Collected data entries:

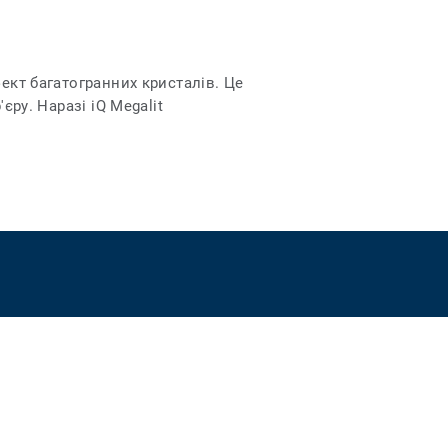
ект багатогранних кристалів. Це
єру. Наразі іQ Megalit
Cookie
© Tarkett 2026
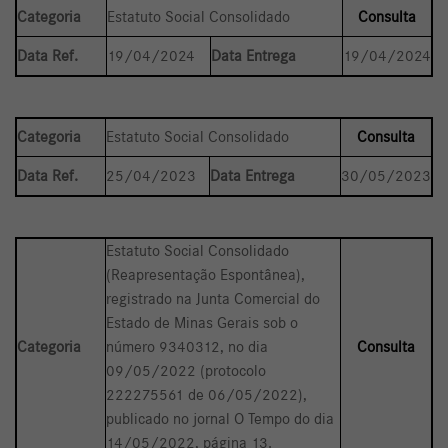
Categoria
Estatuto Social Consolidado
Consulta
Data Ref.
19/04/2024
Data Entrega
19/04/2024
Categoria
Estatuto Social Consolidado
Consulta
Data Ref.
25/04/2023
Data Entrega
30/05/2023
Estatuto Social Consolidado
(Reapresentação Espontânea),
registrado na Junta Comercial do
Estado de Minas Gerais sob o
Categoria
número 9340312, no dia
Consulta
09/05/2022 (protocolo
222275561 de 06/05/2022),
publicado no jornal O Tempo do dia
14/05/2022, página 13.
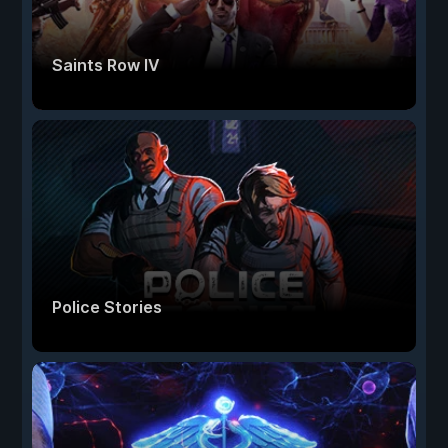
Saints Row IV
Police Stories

--

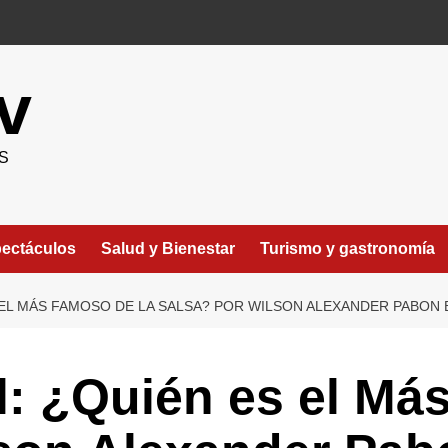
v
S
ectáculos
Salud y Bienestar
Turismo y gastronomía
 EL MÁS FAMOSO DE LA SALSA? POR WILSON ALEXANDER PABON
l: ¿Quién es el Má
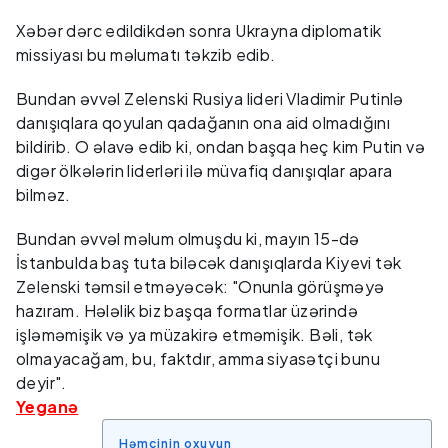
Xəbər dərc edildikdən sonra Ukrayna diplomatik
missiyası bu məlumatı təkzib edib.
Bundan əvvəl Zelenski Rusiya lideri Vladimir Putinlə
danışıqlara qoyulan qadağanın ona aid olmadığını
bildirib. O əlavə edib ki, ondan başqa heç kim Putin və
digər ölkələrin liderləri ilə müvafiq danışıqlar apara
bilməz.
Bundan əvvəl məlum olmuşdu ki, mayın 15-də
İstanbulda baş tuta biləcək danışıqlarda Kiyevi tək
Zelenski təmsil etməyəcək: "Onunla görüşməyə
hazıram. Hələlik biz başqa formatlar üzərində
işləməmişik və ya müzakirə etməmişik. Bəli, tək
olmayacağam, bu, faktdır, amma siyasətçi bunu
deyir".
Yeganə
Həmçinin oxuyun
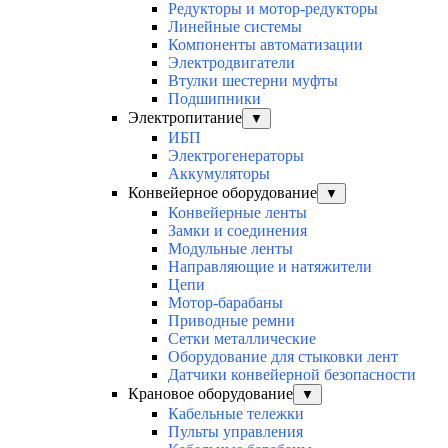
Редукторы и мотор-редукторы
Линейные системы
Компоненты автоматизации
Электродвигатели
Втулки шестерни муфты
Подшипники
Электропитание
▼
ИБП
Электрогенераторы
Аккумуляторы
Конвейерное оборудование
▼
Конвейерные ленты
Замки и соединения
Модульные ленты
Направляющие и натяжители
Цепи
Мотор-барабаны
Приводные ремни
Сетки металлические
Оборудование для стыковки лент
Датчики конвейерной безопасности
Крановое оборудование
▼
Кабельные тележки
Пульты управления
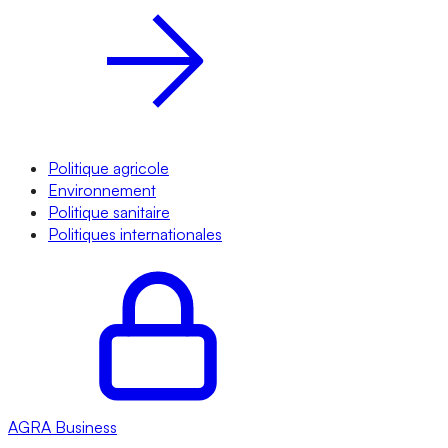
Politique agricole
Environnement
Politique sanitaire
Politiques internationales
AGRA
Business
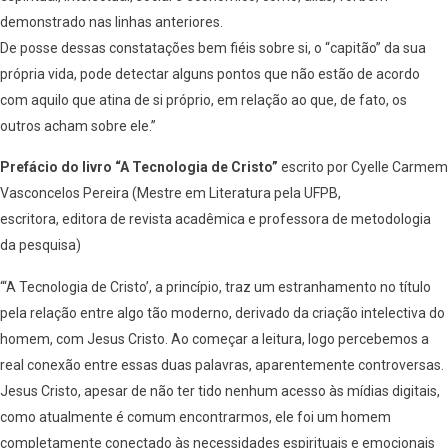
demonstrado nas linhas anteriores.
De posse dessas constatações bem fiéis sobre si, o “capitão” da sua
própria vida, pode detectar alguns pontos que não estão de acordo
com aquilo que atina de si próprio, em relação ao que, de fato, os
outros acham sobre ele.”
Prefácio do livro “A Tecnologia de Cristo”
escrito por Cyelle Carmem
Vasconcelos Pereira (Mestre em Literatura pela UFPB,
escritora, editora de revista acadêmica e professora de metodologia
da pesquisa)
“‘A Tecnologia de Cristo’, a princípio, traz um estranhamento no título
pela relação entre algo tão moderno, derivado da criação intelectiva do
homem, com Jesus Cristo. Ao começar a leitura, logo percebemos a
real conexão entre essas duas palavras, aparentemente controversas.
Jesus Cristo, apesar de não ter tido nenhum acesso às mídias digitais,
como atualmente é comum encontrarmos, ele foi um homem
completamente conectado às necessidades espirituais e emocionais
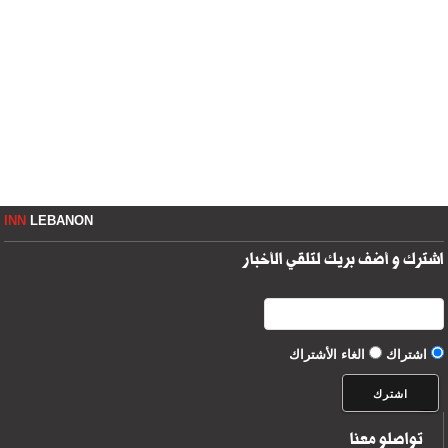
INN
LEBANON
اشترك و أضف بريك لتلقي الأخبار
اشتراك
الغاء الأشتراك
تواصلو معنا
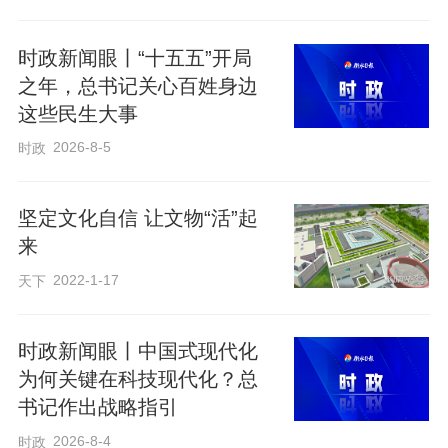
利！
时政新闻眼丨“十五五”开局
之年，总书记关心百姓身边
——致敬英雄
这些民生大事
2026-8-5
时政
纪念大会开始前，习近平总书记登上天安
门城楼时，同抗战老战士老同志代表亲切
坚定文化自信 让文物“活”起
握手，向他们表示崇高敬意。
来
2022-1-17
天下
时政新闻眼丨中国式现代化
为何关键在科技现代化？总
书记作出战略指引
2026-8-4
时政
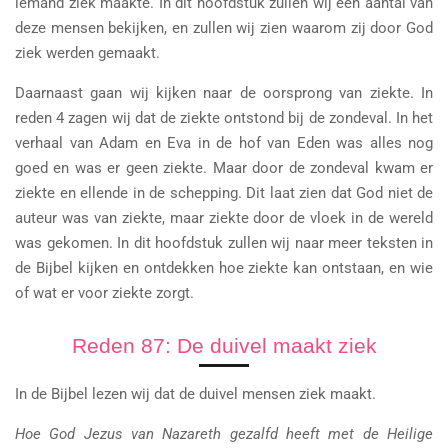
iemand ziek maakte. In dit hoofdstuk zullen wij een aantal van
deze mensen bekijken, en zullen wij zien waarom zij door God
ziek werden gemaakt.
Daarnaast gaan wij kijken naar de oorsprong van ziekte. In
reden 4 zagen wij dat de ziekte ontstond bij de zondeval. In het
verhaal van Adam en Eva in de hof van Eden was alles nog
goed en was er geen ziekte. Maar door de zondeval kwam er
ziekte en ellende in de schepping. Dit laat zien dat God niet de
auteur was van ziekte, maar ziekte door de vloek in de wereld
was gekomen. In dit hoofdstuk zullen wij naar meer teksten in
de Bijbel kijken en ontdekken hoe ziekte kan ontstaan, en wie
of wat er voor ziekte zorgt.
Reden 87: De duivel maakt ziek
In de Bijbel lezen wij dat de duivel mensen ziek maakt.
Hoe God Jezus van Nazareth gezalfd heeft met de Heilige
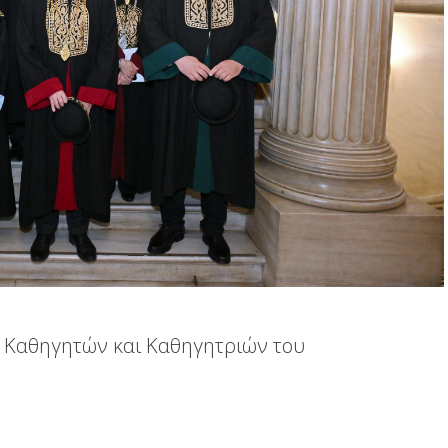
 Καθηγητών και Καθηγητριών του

--

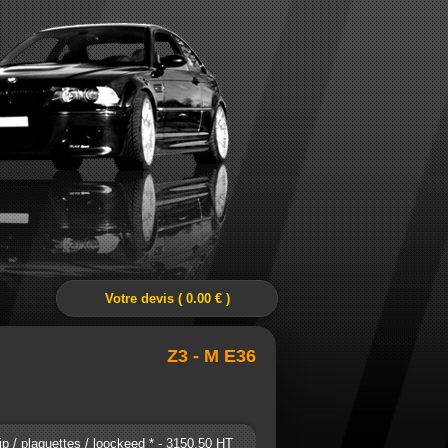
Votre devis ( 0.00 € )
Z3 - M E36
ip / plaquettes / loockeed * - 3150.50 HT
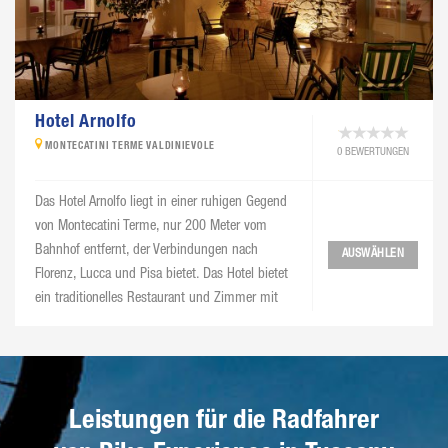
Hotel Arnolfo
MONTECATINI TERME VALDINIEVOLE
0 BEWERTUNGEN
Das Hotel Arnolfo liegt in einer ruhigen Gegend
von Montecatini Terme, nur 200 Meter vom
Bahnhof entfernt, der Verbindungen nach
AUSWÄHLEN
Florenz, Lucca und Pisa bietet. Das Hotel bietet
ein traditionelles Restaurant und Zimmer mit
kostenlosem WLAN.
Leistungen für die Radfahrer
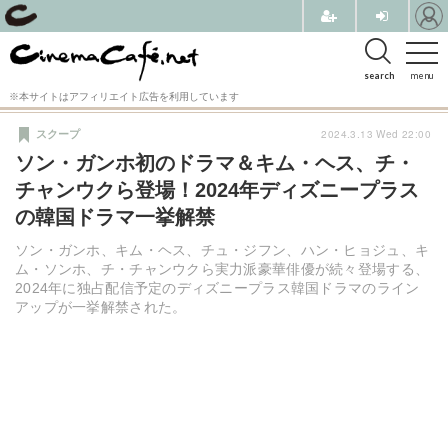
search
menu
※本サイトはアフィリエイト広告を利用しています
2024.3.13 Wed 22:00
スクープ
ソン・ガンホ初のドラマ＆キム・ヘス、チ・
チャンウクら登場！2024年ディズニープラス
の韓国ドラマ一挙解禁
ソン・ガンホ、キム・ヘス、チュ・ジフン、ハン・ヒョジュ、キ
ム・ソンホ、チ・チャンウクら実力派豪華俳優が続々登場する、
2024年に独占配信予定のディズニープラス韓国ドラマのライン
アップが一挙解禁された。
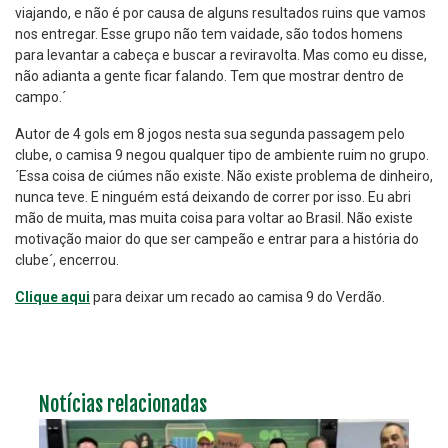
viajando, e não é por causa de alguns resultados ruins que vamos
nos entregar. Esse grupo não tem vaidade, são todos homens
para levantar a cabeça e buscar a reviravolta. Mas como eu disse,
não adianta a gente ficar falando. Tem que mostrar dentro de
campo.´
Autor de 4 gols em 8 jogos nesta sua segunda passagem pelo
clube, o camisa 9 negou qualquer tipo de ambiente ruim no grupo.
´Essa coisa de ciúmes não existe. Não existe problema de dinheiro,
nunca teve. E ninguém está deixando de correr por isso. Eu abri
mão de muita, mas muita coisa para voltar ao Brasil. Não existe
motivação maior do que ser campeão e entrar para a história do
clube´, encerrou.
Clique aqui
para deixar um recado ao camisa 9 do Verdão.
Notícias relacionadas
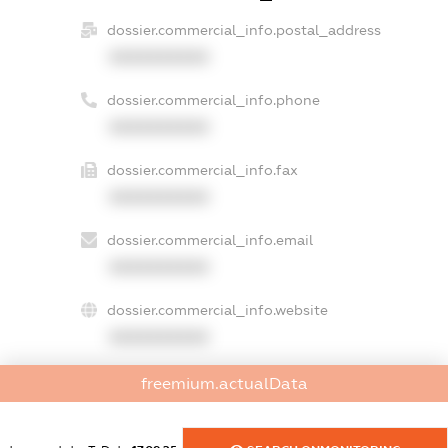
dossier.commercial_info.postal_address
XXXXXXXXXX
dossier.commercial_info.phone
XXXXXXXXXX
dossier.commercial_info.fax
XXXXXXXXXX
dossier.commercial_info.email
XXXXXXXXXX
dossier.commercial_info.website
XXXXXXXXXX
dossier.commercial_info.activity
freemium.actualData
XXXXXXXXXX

## REQUIRED ACTION
With pictures excluded, reproduce exactly the lines above from the one containing "clube´, encerrou." down to the one containing "dossier.commercial_info.activity", those two included.

## OUTPUT
clube´, encerrou.
Clique aqui
para deixar um recado ao camisa 9 do Verdão.
Notícias relacionadas
dossier.commercial_info.postal_address
XXXXXXXXXX
dossier.commercial_info.phone
XXXXXXXXXX
dossier.commercial_info.fax
XXXXXXXXXX
dossier.commercial_info.email
XXXXXXXXXX
dossier.commercial_info.website
XXXXXXXXXX
dossier.commercial_info.activity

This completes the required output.